_SOURCE TEXT_.
▽
Here Kunstler offers the theory that vaccinating people has the perverse outcome of creating new viral variants by increasing selective pressure on the virus. Since this is analogous to how the overuse of antibiotics has led to the evolution of multi-resistant ‘superbugs’, there is a sheen of surface plausibility here, but it breaks down immediately. Vaccines are not antibiotics – they don’t work the same way, and administering them doesn’t lead to the same results. Unlike bacteria, which are independent living cells, viruses are such radically stripped-down organisms it’s debatable that they are even living things. The mechanisms whereby bacteria evolve antibiotic resistance simply do not apply to viruses, which depend on subverting and parasitizing living cells. In any case, whatever prevents transmission or decreases the length or severity of infection, thereby decreases the number of viral replications, the resulting likelihood of mutation, and hence that of developing resistance – so long as the mechanism is applied with due attention to this unwanted outcome. The burden is on Kunstler to support this claim, and needless to say, he has not met it.
△
_EXERCISE PROMPT_. Print the passage on vaccines and viral variants in full, word for word. The records are separate material.

_EXTRACTED ENTRIES_.
▽
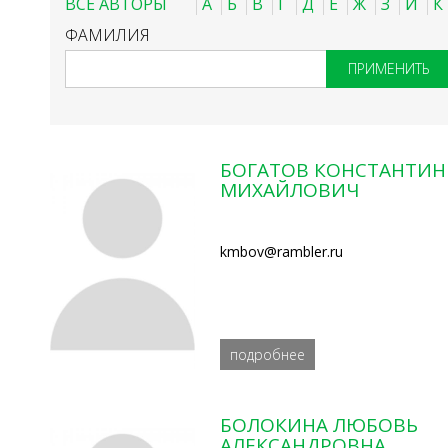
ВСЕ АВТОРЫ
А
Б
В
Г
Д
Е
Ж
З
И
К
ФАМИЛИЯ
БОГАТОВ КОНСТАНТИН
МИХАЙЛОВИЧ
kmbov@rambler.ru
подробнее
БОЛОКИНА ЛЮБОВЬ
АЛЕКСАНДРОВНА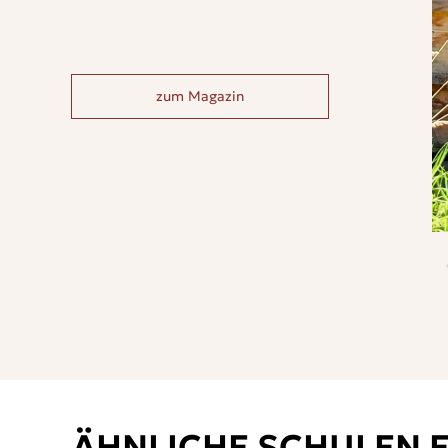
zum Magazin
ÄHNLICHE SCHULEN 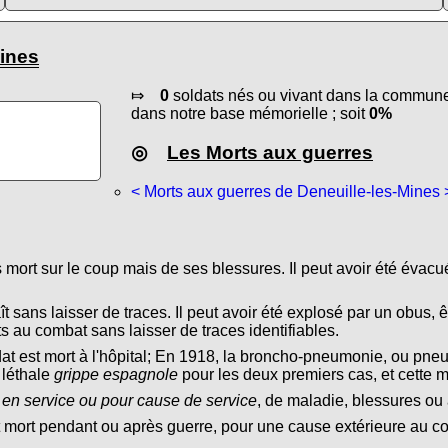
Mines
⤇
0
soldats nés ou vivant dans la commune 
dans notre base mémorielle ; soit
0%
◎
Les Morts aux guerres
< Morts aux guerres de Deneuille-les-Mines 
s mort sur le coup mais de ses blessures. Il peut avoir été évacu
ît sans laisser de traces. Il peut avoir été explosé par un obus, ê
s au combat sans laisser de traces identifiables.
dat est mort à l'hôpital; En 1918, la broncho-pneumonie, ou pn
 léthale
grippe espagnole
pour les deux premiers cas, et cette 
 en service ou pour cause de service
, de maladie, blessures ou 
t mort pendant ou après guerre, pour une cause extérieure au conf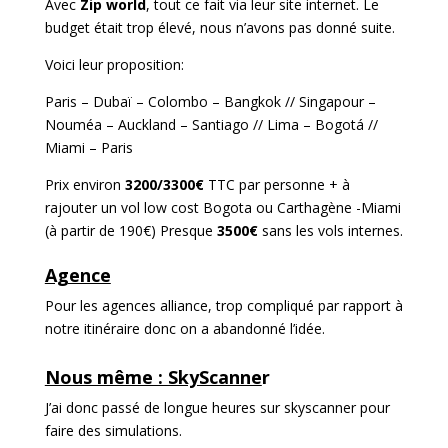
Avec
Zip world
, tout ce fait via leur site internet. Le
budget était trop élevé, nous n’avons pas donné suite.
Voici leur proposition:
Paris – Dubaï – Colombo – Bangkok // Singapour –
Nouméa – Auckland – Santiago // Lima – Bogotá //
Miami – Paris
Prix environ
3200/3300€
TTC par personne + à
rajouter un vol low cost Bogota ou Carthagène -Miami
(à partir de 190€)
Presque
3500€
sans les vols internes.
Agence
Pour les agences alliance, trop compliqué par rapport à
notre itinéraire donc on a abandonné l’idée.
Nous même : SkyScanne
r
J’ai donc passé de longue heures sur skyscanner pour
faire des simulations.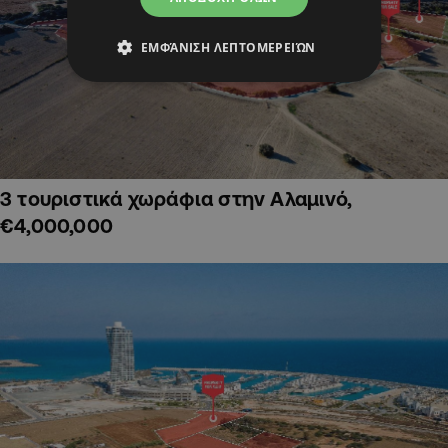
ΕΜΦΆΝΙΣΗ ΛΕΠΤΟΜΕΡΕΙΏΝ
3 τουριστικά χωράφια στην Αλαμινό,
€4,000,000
△
_SOLUTION TO THIS TASK_.
Here Kunstler offers the theory that vaccinating people has the perverse outcome of creating new viral variants by increasing selective pressure on the virus. Since this is analogous to how the overuse of antibiotics has led to the evolution of multi-resistant ‘superbugs’, there is a sheen of surface plausibility here, but it breaks down immediately. Vaccines are not antibiotics – they don’t work the same way, and administering them doesn’t lead to the same results. Unlike bacteria, which are independent living cells, viruses are such radically stripped-down organisms it’s debatable that they are even living things. The mechanisms whereby bacteria evolve antibiotic resistance simply do not apply to viruses, which depend on subverting and parasitizing living cells. In any case, whatever prevents transmission or decreases the length or severity of infection, thereby decreases the number of viral replications, the resulting likelihood of mutation, and hence that of developing resistance – so long as the mechanism is applied with due attention to this unwanted outcome. The burden is on Kunstler to support this claim, and needless to say, he has not met it.